-- Opening Marker --

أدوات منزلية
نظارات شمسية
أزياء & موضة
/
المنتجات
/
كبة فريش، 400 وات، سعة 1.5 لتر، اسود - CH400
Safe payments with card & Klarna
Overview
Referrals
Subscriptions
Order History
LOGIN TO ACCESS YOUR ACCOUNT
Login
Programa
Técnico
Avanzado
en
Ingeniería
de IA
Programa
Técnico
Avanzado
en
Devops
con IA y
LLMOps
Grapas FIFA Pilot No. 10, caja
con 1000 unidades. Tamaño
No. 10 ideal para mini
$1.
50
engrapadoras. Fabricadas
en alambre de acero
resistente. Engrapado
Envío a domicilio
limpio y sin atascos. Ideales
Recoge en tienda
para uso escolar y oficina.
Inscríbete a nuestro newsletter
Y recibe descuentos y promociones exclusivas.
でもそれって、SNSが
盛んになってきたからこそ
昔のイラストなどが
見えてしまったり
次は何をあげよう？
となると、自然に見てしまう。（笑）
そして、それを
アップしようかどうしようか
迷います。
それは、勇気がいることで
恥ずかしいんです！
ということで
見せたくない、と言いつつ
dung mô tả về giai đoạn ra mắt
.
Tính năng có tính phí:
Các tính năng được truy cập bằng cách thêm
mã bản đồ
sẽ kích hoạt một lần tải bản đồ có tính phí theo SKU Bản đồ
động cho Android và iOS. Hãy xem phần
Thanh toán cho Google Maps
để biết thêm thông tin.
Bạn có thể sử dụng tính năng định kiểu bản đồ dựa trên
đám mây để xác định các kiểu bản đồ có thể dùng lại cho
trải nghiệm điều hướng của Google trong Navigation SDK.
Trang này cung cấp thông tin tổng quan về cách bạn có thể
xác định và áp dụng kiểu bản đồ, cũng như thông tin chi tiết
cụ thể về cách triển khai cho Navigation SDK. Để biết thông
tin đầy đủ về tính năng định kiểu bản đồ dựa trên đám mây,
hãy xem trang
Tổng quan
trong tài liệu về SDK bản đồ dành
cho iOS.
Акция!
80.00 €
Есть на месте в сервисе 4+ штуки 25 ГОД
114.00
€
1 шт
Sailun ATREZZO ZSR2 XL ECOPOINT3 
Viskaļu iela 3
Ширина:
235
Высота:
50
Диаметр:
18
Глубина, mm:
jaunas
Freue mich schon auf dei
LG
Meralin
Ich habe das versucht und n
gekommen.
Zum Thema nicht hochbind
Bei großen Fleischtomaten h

-- Closing Marker --

— DESCRIPTION OF THE TASK —
Lines of the material may hold the string "Google". Copy each one that does.

— ANSWER SECTION —
Thanh toán cho Google Maps
trải nghiệm điều hướng của Google trong Navigation SDK.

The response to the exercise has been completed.